The Post-COVID Climate Opportunity
There are periods in human history that determine the fate of nations and the way the world will operate. This is one of those moments.
America responded to the 1918 Spanish Flu, which infected 28 percent of the U.S. population and killed 675,000, by turning inward — passing the xenophobic Immigration Act of 1924 and adopting a policy of isolationism that prevented us from engaging with the world ahead of World War II.
Now, as we grapple with the impact of the coronavirus pandemic, we’ve once again reached a turning point: Will we work together to build a stronger America, or let nativism and partisan arguments fill the vacuum?
If this pandemic has taught us anything, it’s that we are all intrinsically linked as a human species. COVID-19 knows no boundaries, geography, or race.
Now, Congress has the opportunity to pass legislation that adheres to both Republican and Democratic goals while simultaneously getting America back to work. That’s why both sides of the aisle must work together to pass a bipartisan American Act: legislation that will both reignite job growth and protect public health through a primary focus on combating the climate crisis.
The coronavirus pandemic should have once and for all erased any politicians’ doubts about humans’ impact on the climate. After just a few months of social distancing we’ve already seen the Earth begin to heal itself. Carbon emissions resulting from pollution are down thirty percent in major cities, the canals of Venice are finally clear, and the Himalayan mountaintops are visible for the first time in thirty years.
Clearly, the climate is warming, and humans are the culprit.
The Green New Deal sparked the conversation: addressing climate change through mass economic mobilization of the American people. That it is too partisan to make it through Congress shouldn’t dissuade us from the necessary pursuit.
Republicans want to increase national security and strengthen supply chain resiliency; Democrats want to focus on addressing climate change and protecting public health. Both parties agree we need to get the over 30 million Americans filing for unemployment back into the workforce.
A post-coronavirus recovery effort must address the human impact on climate change while putting people back to work through significant investments in sustainable infrastructure projects creating millions of blue collar jobs for the new, resilient economy.

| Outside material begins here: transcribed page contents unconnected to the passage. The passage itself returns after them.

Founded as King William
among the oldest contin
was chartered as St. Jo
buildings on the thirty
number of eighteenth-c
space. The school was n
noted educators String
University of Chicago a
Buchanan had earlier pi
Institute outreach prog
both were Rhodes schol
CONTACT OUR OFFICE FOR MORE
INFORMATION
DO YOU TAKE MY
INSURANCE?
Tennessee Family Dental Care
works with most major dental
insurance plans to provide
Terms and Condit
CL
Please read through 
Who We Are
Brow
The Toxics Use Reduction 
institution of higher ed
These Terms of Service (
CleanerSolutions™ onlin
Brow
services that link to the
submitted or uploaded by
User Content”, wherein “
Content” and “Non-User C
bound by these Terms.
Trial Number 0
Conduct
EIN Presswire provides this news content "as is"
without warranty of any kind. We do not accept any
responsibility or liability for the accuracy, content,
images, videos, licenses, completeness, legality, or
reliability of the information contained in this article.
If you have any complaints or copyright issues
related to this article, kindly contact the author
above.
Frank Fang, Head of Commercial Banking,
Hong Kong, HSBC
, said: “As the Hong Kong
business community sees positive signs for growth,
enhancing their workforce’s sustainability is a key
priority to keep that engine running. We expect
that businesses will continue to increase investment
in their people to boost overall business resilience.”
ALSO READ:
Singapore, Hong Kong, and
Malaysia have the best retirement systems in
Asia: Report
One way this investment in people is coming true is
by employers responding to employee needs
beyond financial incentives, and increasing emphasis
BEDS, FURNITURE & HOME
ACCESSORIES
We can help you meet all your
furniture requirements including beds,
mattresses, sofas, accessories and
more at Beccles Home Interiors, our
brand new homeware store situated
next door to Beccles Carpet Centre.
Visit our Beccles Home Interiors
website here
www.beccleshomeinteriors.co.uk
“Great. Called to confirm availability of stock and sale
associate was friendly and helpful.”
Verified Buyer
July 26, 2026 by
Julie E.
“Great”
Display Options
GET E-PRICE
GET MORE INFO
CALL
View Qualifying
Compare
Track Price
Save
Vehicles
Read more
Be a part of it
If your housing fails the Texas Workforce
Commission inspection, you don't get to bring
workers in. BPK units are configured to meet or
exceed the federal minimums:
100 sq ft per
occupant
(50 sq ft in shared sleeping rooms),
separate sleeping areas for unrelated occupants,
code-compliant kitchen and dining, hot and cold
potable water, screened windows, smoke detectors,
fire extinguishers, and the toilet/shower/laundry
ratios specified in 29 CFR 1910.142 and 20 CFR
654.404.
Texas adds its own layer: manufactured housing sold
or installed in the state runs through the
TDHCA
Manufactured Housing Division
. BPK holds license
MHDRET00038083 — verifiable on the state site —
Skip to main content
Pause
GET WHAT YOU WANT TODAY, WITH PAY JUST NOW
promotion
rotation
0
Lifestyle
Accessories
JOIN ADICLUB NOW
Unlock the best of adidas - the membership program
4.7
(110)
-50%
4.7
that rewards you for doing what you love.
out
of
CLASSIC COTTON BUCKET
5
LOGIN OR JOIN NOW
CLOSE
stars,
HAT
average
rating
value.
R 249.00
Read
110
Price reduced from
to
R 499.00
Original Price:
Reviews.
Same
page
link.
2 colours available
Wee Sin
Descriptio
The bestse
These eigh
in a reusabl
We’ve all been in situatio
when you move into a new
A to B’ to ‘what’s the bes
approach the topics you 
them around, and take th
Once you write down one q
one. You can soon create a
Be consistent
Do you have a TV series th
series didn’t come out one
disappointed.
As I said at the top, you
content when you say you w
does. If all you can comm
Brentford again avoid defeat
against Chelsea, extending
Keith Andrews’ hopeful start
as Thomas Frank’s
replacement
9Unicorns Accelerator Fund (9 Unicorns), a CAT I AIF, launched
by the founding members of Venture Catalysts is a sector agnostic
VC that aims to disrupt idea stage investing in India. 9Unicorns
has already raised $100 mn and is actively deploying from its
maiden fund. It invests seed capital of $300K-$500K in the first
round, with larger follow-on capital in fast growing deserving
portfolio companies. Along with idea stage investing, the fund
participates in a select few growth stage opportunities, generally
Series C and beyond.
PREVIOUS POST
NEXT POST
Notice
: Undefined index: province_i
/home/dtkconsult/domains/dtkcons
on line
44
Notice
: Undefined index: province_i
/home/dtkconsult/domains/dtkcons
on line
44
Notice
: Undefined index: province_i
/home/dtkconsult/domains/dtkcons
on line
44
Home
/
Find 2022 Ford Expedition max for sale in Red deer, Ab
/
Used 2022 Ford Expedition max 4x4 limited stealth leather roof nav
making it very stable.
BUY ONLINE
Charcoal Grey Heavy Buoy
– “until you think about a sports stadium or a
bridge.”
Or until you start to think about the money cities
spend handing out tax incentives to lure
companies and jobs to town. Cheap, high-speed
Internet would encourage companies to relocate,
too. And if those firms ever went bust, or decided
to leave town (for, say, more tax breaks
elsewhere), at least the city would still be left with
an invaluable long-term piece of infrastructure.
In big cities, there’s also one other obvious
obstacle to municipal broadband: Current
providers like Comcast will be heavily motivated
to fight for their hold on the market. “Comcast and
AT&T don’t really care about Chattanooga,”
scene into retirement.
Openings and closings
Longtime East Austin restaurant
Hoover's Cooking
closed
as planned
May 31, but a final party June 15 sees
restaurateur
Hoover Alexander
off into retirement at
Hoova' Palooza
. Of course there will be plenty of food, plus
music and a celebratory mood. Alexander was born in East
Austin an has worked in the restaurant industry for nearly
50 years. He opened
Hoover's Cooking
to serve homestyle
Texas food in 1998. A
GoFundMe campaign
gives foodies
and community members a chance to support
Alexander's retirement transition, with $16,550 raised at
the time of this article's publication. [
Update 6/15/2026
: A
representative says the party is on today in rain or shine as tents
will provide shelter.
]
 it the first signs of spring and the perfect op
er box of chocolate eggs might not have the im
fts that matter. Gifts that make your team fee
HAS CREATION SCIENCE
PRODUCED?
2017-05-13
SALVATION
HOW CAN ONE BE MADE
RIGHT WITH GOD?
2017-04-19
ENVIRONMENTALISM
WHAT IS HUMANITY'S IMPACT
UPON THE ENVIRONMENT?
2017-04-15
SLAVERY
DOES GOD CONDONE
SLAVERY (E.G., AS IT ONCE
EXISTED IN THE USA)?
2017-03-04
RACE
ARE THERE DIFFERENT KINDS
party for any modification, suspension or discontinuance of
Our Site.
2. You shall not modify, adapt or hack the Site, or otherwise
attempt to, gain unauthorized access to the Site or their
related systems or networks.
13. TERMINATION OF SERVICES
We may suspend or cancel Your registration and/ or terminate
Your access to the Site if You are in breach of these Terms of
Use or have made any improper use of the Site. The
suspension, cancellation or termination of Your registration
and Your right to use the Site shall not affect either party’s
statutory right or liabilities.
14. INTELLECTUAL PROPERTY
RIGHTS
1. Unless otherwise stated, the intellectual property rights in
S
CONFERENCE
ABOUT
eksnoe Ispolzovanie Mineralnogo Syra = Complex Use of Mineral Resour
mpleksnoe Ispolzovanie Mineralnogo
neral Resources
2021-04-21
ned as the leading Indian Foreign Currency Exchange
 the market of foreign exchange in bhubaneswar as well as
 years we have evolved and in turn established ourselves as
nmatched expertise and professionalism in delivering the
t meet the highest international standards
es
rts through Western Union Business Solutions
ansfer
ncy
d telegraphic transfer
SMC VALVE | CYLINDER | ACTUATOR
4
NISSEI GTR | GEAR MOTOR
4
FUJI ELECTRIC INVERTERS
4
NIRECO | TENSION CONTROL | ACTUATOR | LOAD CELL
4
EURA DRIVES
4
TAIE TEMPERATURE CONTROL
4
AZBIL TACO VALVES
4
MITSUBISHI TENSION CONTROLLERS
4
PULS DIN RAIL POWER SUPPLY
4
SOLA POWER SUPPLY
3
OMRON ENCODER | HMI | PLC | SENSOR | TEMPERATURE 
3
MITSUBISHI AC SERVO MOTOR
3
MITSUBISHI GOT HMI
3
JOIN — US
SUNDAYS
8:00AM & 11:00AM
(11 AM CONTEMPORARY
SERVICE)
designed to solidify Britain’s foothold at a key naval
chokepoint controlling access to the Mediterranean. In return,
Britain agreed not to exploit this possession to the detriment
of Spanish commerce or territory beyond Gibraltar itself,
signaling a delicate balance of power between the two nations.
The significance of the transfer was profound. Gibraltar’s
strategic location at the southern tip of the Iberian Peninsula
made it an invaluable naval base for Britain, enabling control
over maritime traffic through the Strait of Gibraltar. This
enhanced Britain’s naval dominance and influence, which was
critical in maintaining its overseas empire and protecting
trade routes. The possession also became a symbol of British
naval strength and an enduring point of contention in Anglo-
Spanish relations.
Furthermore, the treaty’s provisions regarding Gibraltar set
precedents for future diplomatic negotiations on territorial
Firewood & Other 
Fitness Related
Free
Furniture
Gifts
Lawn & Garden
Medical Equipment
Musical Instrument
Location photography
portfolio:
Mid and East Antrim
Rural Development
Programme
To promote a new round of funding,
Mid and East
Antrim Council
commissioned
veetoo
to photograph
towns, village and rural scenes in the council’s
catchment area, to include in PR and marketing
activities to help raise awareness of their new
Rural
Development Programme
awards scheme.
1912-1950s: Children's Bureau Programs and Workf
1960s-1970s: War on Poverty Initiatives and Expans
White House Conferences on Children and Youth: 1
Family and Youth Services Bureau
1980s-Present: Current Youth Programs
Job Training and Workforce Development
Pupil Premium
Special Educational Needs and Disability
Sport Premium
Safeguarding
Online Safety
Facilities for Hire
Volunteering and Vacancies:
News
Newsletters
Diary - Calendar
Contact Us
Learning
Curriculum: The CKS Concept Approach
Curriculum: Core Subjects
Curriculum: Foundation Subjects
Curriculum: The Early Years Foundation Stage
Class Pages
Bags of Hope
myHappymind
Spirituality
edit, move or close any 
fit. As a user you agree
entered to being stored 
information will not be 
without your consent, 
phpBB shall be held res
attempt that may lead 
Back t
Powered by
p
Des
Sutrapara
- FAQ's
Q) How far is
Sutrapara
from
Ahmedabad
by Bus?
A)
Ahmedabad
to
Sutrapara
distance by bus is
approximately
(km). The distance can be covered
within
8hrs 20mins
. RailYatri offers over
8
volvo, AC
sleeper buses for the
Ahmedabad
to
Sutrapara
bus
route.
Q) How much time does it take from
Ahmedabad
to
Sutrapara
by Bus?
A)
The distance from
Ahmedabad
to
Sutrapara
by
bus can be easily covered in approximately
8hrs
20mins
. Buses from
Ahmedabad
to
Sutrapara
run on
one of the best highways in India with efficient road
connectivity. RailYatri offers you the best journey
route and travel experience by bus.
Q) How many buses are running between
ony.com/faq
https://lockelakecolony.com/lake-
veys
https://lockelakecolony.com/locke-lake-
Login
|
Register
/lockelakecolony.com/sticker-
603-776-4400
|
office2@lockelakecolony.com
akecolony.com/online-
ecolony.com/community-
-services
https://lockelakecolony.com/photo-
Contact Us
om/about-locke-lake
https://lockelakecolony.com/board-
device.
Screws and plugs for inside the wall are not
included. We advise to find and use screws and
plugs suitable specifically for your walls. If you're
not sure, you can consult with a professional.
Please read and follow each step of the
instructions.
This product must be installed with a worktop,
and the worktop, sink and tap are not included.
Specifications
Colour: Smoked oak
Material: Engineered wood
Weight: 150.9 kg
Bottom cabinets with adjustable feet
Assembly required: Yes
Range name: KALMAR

These investments could include scaling technologies to expand renewable energy, reduce food waste, create sustainable agriculture, and address carbon capturing and energy efficiencies, all of which lead to a more resilient and economically stable nation.
The benefits of investment in renewable energy alone have been well-documented. The US Department of Defense has published reports calling for investment in new energy technology to fortify US safety, reduce dependence on foreign oil, and mitigate against the worst impacts of the climate crisis. In 2018, America added 100,000 net new jobs in clean energy, and the U.S. Bureau of Labor Statistics already forecasts that America’s fastest-growing jobs through 2026 will be employment as a solar installer (105 percent growth) or wind turbine technician (96 percent growth).
Of course, we will need creative new ways to raise revenue to fund these investments. A carbon tax, which would further reduce emissions, would raise billions in revenue.
Investing in a more sustainable world will not only put Americans back to work but will also help protect us against the next pandemic. Research shows that climate change is primed to increase the rate of global infectious diseases. Since 2001, the UN’s Intergovernmental Panel on Climate Change has cited climate change as a severe risk to human health. And climate change fills the top 5 spots in the 2020 World Economic Forum Global Risk Report, establishing that a warming planet is the stand-out long-term risk the world faces.
Extreme heat in the U.S. is already causing more deaths annually than all other weather events combined, while it’s estimated that more than 90 percent of the world’s children breathe toxic air every day. As if that weren’t enough, experts also predict climate change will lead to food insecurity, prompting communities to turn to alternative food sources like bushmeat and bats — the very animals that are potentially to blame for the coronavirus.
At this critical moment in our nation’s history, we have the opportunity to work together on a solution that not only restarts our economy, but also resets it. A recovery that prioritizes fighting the climate crisis will do just that by helping us create a productive, healthier America and a model for the rest of the world.